Extracted data entries:
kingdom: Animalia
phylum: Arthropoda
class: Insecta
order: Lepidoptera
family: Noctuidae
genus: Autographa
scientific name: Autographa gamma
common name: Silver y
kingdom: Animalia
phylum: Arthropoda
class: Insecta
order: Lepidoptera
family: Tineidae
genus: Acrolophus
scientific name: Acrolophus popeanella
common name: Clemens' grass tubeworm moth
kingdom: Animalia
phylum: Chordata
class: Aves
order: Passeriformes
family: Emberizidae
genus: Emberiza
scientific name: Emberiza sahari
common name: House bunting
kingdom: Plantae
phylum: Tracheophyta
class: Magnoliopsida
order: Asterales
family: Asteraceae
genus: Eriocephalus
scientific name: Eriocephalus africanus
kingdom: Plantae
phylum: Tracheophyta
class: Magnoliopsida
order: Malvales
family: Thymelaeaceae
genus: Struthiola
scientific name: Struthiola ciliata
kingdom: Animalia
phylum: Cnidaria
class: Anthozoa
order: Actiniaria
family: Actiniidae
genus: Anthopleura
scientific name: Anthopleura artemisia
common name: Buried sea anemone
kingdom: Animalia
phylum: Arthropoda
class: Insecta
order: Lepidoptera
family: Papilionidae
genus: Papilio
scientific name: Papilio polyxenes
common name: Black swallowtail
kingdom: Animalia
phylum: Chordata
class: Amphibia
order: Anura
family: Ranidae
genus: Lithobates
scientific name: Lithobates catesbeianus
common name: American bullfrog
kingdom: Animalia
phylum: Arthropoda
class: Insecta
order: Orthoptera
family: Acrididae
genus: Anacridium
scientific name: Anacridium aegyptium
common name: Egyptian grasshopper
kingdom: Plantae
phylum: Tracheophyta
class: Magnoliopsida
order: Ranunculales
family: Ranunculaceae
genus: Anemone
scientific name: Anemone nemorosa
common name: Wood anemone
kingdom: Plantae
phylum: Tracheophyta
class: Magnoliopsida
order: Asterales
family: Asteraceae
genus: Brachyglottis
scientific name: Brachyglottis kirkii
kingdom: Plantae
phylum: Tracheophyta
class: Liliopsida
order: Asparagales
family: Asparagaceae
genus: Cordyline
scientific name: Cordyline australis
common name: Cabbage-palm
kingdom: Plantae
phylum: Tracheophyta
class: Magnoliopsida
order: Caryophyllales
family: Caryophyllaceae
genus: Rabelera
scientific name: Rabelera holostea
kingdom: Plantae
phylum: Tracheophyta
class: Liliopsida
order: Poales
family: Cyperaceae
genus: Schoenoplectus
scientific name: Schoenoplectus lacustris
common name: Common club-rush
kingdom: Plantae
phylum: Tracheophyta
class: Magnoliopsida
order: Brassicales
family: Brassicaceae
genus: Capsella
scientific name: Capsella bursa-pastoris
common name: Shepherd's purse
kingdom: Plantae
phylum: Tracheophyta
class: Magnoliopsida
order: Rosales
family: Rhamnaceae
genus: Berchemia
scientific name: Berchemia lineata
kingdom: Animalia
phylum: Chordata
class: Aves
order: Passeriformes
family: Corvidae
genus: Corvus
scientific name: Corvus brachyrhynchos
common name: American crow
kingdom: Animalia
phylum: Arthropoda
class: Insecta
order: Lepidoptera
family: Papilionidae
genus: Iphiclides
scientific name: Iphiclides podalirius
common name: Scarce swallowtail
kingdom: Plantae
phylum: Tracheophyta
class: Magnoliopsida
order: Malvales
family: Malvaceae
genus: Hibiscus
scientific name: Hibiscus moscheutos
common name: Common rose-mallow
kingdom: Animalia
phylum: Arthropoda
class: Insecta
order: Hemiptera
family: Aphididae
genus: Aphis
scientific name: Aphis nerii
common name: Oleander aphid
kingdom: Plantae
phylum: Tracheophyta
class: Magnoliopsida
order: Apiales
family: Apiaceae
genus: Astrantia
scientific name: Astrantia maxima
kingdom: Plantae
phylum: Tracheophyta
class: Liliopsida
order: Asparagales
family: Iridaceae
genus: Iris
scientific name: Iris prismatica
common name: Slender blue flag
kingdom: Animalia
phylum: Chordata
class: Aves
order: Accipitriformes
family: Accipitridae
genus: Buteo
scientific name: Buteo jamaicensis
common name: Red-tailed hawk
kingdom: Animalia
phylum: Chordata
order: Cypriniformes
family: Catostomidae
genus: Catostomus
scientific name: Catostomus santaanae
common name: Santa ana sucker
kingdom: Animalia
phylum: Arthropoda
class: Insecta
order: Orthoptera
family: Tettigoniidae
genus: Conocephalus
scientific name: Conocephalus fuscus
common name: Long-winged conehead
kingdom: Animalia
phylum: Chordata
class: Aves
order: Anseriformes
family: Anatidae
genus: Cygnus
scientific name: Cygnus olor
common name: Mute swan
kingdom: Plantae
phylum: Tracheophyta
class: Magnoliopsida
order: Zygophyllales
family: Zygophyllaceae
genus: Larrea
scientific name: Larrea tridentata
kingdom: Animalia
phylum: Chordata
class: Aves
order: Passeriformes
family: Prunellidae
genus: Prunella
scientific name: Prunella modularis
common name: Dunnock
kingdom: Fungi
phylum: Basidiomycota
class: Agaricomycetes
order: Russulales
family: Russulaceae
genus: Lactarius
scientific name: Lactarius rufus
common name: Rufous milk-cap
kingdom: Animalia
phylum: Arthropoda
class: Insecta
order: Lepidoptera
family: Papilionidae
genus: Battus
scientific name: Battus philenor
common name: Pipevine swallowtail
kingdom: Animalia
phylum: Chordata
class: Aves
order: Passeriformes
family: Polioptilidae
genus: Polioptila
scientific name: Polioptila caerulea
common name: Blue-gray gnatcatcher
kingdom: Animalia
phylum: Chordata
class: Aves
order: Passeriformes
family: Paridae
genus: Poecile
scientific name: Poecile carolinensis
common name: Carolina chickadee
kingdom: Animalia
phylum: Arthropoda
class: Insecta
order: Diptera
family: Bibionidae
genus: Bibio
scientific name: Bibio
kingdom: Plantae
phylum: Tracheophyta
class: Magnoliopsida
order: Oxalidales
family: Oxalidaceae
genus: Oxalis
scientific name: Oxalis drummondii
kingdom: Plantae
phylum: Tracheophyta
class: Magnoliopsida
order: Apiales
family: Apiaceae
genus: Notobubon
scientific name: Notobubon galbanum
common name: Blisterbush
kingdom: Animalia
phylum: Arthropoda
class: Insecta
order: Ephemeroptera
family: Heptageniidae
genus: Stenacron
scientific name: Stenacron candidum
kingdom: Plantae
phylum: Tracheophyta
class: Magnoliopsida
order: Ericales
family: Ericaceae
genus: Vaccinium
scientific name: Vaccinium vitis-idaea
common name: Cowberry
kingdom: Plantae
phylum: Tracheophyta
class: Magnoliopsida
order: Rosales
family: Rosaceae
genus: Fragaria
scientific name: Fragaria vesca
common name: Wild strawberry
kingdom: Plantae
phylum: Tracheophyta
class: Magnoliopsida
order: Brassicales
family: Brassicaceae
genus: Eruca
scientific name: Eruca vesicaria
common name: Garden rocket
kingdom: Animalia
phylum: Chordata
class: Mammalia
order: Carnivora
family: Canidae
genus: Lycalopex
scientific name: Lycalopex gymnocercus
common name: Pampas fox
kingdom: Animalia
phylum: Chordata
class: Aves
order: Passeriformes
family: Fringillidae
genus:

* [AIM OF THE EXERCISE]:
Reproduce every line of the records above verbatim, without any alteration.

* [EXERCISE ANSWER]:
kingdom: Animalia
phylum: Arthropoda
class: Insecta
order: Lepidoptera
family: Noctuidae
genus: Autographa
scientific name: Autographa gamma
common name: Silver y
kingdom: Animalia
phylum: Arthropoda
class: Insecta
order: Lepidoptera
family: Tineidae
genus: Acrolophus
scientific name: Acrolophus popeanella
common name: Clemens' grass tubeworm moth
kingdom: Animalia
phylum: Chordata
class: Aves
order: Passeriformes
family: Emberizidae
genus: Emberiza
scientific name: Emberiza sahari
common name: House bunting
kingdom: Plantae
phylum: Tracheophyta
class: Magnoliopsida
order: Asterales
family: Asteraceae
genus: Eriocephalus
scientific name: Eriocephalus africanus
kingdom: Plantae
phylum: Tracheophyta
class: Magnoliopsida
order: Malvales
family: Thymelaeaceae
genus: Struthiola
scientific name: Struthiola ciliata
kingdom: Animalia
phylum: Cnidaria
class: Anthozoa
order: Actiniaria
family: Actiniidae
genus: Anthopleura
scientific name: Anthopleura artemisia
common name: Buried sea anemone
kingdom: Animalia
phylum: Arthropoda
class: Insecta
order: Lepidoptera
family: Papilionidae
genus: Papilio
scientific name: Papilio polyxenes
common name: Black swallowtail
kingdom: Animalia
phylum: Chordata
class: Amphibia
order: Anura
family: Ranidae
genus: Lithobates
scientific name: Lithobates catesbeianus
common name: American bullfrog
kingdom: Animalia
phylum: Arthropoda
class: Insecta
order: Orthoptera
family: Acrididae
genus: Anacridium
scientific name: Anacridium aegyptium
common name: Egyptian grasshopper
kingdom: Plantae
phylum: Tracheophyta
class: Magnoliopsida
order: Ranunculales
family: Ranunculaceae
genus: Anemone
scientific name: Anemone nemorosa
common name: Wood anemone
kingdom: Plantae
phylum: Tracheophyta
class: Magnoliopsida
order: Asterales
family: Asteraceae
genus: Brachyglottis
scientific name: Brachyglottis kirkii
kingdom: Plantae
phylum: Tracheophyta
class: Liliopsida
order: Asparagales
family: Asparagaceae
genus: Cordyline
scientific name: Cordyline australis
common name: Cabbage-palm
kingdom: Plantae
phylum: Tracheophyta
class: Magnoliopsida
order: Caryophyllales
family: Caryophyllaceae
genus: Rabelera
scientific name: Rabelera holostea
kingdom: Plantae
phylum: Tracheophyta
class: Liliopsida
order: Poales
family: Cyperaceae
genus: Schoenoplectus
scientific name: Schoenoplectus lacustris
common name: Common club-rush
kingdom: Plantae
phylum: Tracheophyta
class: Magnoliopsida
order: Brassicales
family: Brassicaceae
genus: Capsella
scientific name: Capsella bursa-pastoris
common name: Shepherd's purse
kingdom: Plantae
phylum: Tracheophyta
class: Magnoliopsida
order: Rosales
family: Rhamnaceae
genus: Berchemia
scientific name: Berchemia lineata
kingdom: Animalia
phylum: Chordata
class: Aves
order: Passeriformes
family: Corvidae
genus: Corvus
scientific name: Corvus brachyrhynchos
common name: American crow
kingdom: Animalia
phylum: Arthropoda
class: Insecta
order: Lepidoptera
family: Papilionidae
genus: Iphiclides
scientific name: Iphiclides podalirius
common name: Scarce swallowtail
kingdom: Plantae
phylum: Tracheophyta
class: Magnoliopsida
order: Malvales
family: Malvaceae
genus: Hibiscus
scientific name: Hibiscus moscheutos
common name: Common rose-mallow
kingdom: Animalia
phylum: Arthropoda
class: Insecta
order: Hemiptera
family: Aphididae
genus: Aphis
scientific name: Aphis nerii
common name: Oleander aphid
kingdom: Plantae
phylum: Tracheophyta
class: Magnoliopsida
order: Apiales
family: Apiaceae
genus: Astrantia
scientific name: Astrantia maxima
kingdom: Plantae
phylum: Tracheophyta
class: Liliopsida
order: Asparagales
family: Iridaceae
genus: Iris
scientific name: Iris prismatica
common name: Slender blue flag
kingdom: Animalia
phylum: Chordata
class: Aves
order: Accipitriformes
family: Accipitridae
genus: Buteo
scientific name: Buteo jamaicensis
common name: Red-tailed hawk
kingdom: Animalia
phylum: Chordata
order: Cypriniformes
family: Catostomidae
genus: Catostomus
scientific name: Catostomus santaanae
common name: Santa ana sucker
kingdom: Animalia
phylum: Arthropoda
class: Insecta
order: Orthoptera
family: Tettigoniidae
genus: Conocephalus
scientific name: Conocephalus fuscus
common name: Long-winged conehead
kingdom: Animalia
phylum: Chordata
class: Aves
order: Anseriformes
family: Anatidae
genus: Cygnus
scientific name: Cygnus olor
common name: Mute swan
kingdom: Plantae
phylum: Tracheophyta
class: Magnoliopsida
order: Zygophyllales
family: Zygophyllaceae
genus: Larrea
scientific name: Larrea tridentata
kingdom: Animalia
phylum: Chordata
class: Aves
order: Passeriformes
family: Prunellidae
genus: Prunella
scientific name: Prunella modularis
common name: Dunnock
kingdom: Fungi
phylum: Basidiomycota
class: Agaricomycetes
order: Russulales
family: Russulaceae
genus: Lactarius
scientific name: Lactarius rufus
common name: Rufous milk-cap
kingdom: Animalia
phylum: Arthropoda
class: Insecta
order: Lepidoptera
family: Papilionidae
genus: Battus
scientific name: Battus philenor
common name: Pipevine swallowtail
kingdom: Animalia
phylum: Chordata
class: Aves
order: Passeriformes
family: Polioptilidae
genus: Polioptila
scientific name: Polioptila caerulea
common name: Blue-gray gnatcatcher
kingdom: Animalia
phylum: Chordata
class: Aves
order: Passeriformes
family: Paridae
genus: Poecile
scientific name: Poecile carolinensis
common name: Carolina chickadee
kingdom: Animalia
phylum: Arthropoda
class: Insecta
order: Diptera
family: Bibionidae
genus: Bibio
scientific name: Bibio
kingdom: Plantae
phylum: Tracheophyta
class: Magnoliopsida
order: Oxalidales
family: Oxalidaceae
genus: Oxalis
scientific name: Oxalis drummondii
kingdom: Plantae
phylum: Tracheophyta
class: Magnoliopsida
order: Apiales
family: Apiaceae
genus: Notobubon
scientific name: Notobubon galbanum
common name: Blisterbush
kingdom: Animalia
phylum: Arthropoda
class: Insecta
order: Ephemeroptera
family: Heptageniidae
genus: Stenacron
scientific name: Stenacron candidum
kingdom: Plantae
phylum: Tracheophyta
class: Magnoliopsida
order: Ericales
family: Ericaceae
genus: Vaccinium
scientific name: Vaccinium vitis-idaea
common name: Cowberry
kingdom: Plantae
phylum: Tracheophyta
class: Magnoliopsida
order: Rosales
family: Rosaceae
genus: Fragaria
scientific name: Fragaria vesca
common name: Wild strawberry
kingdom: Plantae
phylum: Tracheophyta
class: Magnoliopsida
order: Brassicales
family: Brassicaceae
genus: Eruca
scientific name: Eruca vesicaria
common name: Garden rocket
kingdom: Animalia
phylum: Chordata
class: Mammalia
order: Carnivora
family: Canidae
genus: Lycalopex
scientific name: Lycalopex gymnocercus
common name: Pampas fox
kingdom: Animalia
phylum: Chordata
class: Aves
order: Passeriformes
family: Fringillidae
genus:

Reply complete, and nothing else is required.